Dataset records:
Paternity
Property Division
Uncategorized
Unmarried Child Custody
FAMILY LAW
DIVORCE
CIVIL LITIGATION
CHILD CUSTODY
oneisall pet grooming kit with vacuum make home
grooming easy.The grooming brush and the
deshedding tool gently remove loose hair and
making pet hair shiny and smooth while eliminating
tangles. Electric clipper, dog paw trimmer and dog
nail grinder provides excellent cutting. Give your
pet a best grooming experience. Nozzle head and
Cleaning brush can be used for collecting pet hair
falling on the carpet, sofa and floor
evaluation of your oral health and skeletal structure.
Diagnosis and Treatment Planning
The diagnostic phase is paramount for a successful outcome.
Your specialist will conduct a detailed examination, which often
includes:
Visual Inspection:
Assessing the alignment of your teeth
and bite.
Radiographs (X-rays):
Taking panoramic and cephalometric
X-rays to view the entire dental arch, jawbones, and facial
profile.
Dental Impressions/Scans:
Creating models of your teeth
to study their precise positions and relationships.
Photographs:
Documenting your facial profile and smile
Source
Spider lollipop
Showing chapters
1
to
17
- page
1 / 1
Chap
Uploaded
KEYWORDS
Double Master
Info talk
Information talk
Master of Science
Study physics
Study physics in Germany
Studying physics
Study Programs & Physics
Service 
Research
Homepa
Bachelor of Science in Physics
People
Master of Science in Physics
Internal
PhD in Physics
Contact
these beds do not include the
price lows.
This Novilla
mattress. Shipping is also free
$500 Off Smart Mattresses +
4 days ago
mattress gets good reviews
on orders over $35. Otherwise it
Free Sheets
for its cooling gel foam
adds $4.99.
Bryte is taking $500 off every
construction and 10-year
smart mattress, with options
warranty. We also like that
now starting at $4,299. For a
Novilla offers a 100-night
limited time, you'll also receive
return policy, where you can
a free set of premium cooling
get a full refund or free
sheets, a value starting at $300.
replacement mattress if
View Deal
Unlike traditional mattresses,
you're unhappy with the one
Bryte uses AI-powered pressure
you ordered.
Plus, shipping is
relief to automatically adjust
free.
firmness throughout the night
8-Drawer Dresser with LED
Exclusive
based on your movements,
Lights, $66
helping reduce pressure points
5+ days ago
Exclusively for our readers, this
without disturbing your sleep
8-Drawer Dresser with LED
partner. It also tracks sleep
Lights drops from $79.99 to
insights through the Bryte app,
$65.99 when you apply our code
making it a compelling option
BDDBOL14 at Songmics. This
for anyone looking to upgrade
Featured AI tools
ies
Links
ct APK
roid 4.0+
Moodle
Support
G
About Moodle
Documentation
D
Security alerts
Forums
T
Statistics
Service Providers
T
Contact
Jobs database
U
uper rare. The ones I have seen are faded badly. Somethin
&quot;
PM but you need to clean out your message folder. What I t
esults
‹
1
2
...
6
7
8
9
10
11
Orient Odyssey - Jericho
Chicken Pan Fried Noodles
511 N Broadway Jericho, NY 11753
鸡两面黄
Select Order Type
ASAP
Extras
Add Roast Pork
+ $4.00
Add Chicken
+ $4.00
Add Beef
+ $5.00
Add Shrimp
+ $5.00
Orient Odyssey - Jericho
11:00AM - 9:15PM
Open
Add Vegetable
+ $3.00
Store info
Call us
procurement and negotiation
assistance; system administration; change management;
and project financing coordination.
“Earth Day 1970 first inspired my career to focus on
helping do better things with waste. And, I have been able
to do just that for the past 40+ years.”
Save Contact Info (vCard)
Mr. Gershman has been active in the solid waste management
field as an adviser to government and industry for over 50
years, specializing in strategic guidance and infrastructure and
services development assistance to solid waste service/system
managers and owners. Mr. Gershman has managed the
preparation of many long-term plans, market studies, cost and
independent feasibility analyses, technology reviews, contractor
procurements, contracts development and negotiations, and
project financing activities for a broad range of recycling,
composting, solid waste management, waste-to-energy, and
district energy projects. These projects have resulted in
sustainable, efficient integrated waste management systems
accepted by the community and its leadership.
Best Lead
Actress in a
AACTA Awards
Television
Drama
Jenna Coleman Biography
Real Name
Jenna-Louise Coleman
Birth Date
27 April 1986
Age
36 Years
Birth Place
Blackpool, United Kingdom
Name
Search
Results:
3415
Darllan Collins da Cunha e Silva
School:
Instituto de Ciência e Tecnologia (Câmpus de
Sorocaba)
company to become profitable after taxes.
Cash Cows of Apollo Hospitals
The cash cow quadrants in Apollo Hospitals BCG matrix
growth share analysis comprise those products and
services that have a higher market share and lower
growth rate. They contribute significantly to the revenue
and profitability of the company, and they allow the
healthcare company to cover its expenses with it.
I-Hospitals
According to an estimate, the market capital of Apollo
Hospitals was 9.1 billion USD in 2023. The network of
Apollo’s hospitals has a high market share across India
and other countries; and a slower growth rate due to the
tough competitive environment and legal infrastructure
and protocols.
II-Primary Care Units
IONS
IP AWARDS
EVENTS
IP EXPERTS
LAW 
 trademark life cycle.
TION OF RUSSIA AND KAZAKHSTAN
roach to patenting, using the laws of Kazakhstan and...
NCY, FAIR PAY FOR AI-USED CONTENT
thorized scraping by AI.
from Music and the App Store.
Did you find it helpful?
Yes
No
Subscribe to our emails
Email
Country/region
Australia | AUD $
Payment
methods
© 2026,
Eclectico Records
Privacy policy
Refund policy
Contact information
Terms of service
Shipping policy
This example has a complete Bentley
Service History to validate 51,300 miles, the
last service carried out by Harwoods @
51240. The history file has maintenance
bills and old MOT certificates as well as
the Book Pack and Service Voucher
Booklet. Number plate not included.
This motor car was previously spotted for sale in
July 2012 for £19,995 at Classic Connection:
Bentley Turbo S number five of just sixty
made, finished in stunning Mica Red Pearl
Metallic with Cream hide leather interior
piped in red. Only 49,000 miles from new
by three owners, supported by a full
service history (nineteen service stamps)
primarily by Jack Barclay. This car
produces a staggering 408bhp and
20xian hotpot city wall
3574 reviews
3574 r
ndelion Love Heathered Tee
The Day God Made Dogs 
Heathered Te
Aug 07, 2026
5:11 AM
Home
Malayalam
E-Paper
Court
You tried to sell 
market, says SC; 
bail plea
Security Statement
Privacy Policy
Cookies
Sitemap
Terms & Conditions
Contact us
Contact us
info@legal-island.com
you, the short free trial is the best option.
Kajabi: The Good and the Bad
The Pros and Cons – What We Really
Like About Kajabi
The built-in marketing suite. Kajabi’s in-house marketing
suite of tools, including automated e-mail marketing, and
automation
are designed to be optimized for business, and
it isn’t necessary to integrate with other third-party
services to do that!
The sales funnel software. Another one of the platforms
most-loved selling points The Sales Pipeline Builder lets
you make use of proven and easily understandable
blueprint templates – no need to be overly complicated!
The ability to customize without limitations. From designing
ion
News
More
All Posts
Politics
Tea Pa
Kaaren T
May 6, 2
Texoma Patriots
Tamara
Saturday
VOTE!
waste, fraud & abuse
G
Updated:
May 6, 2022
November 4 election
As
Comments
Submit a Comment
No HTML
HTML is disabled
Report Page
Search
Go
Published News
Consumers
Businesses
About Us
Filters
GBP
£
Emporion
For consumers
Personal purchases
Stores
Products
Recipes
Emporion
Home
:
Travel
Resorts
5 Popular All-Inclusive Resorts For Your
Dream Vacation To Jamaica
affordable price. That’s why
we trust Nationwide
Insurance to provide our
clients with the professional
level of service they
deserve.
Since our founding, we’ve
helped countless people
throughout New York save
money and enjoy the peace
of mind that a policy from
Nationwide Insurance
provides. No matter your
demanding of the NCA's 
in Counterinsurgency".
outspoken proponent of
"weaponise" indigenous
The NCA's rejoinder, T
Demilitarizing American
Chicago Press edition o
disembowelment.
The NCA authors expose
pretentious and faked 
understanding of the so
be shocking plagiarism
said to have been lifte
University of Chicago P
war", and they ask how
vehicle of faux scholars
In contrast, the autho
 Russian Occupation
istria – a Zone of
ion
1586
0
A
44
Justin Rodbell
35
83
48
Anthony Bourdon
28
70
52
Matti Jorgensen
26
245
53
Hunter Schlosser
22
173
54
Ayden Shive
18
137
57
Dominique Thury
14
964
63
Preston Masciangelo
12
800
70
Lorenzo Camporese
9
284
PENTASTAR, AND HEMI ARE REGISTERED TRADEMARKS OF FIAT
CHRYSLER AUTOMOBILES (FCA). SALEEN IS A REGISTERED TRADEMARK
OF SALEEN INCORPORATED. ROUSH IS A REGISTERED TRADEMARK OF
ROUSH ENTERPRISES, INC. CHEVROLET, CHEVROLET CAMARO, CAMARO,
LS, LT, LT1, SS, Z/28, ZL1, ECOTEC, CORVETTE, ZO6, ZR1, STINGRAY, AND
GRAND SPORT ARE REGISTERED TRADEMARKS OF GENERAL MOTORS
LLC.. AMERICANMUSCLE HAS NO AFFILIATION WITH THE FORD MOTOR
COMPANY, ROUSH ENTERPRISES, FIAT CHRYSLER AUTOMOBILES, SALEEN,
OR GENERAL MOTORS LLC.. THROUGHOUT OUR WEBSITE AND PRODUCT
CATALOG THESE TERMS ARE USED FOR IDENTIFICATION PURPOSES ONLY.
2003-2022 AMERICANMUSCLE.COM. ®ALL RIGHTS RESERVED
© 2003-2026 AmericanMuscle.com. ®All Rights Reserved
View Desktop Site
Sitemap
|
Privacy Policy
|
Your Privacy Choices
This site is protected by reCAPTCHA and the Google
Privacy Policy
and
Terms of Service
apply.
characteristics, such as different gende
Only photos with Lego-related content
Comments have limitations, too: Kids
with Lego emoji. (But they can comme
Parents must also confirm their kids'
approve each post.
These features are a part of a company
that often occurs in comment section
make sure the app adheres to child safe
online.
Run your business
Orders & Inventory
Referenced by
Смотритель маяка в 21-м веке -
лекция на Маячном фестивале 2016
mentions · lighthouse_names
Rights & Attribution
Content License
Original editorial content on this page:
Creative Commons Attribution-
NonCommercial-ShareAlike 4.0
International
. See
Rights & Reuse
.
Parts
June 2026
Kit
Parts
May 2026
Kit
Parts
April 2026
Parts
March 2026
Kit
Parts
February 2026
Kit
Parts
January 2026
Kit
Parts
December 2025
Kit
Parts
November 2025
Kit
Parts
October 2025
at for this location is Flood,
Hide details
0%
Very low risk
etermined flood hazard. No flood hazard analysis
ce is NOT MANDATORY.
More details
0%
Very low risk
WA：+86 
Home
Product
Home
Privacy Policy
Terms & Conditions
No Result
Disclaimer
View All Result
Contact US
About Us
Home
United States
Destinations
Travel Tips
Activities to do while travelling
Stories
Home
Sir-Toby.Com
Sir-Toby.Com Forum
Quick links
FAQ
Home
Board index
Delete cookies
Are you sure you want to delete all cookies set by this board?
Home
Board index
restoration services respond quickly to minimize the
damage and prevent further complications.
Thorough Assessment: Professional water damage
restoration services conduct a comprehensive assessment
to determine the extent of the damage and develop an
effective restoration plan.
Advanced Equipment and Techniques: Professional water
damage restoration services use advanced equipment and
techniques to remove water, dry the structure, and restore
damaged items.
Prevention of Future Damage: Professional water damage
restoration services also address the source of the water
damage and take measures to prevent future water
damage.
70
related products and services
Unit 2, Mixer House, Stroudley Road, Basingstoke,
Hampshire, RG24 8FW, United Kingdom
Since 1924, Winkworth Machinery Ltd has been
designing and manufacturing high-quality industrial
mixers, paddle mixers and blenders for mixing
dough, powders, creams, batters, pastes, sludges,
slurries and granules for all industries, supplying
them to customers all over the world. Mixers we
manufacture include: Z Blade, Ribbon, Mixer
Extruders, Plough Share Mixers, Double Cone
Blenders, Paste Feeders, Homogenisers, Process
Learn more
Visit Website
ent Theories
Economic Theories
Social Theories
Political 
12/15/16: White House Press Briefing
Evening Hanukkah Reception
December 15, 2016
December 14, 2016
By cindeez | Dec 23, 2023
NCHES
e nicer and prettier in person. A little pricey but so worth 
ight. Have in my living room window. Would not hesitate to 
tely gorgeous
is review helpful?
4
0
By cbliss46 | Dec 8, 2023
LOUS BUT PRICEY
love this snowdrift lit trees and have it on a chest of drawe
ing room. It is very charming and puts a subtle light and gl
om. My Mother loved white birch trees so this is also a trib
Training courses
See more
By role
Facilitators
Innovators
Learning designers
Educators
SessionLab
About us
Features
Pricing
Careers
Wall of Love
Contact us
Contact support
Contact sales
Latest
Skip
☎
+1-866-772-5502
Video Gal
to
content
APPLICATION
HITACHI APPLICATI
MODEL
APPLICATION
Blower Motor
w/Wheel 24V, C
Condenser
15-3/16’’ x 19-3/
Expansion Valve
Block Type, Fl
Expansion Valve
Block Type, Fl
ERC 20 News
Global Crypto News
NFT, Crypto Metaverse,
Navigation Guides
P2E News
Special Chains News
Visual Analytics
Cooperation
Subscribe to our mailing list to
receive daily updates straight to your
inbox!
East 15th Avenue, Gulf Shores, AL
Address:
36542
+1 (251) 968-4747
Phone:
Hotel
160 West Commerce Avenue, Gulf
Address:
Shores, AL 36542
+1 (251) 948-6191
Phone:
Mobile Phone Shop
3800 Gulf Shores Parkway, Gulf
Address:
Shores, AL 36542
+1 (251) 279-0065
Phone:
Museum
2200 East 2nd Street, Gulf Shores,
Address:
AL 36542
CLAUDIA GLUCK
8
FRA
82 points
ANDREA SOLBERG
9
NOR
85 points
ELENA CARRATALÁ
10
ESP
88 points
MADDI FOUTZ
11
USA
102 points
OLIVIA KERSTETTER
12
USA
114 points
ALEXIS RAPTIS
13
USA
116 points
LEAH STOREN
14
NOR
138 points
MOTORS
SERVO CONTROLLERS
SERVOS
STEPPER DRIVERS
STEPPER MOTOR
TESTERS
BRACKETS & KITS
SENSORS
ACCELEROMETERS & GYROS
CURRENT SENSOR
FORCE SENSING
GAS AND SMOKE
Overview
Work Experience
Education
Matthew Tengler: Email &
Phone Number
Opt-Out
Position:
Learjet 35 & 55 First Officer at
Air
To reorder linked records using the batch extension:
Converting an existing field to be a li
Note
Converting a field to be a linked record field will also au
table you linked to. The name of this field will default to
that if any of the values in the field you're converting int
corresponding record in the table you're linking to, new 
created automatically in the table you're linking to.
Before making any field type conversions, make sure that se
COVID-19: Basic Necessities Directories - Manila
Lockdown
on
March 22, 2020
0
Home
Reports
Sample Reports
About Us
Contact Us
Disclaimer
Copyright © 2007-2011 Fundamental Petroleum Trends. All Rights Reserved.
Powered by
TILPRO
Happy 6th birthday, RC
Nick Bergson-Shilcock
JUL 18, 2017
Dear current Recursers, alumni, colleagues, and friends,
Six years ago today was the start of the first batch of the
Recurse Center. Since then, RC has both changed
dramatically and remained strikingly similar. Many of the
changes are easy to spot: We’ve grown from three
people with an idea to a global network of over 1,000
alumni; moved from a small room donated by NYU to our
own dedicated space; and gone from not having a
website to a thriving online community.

◆ **Task details**:
Retype the lines of the records from the first one through the line containing "Taking panoramic and cephalometric", including both of those lines.

◆ **Output for this exercise**:
Paternity
Property Division
Uncategorized
Unmarried Child Custody
FAMILY LAW
DIVORCE
CIVIL LITIGATION
CHILD CUSTODY
oneisall pet grooming kit with vacuum make home
grooming easy.The grooming brush and the
deshedding tool gently remove loose hair and
making pet hair shiny and smooth while eliminating
tangles. Electric clipper, dog paw trimmer and dog
nail grinder provides excellent cutting. Give your
pet a best grooming experience. Nozzle head and
Cleaning brush can be used for collecting pet hair
falling on the carpet, sofa and floor
evaluation of your oral health and skeletal structure.
Diagnosis and Treatment Planning
The diagnostic phase is paramount for a successful outcome.
Your specialist will conduct a detailed examination, which often
includes:
Visual Inspection:
Assessing the alignment of your teeth
and bite.
Radiographs (X-rays):
Taking panoramic and cephalometric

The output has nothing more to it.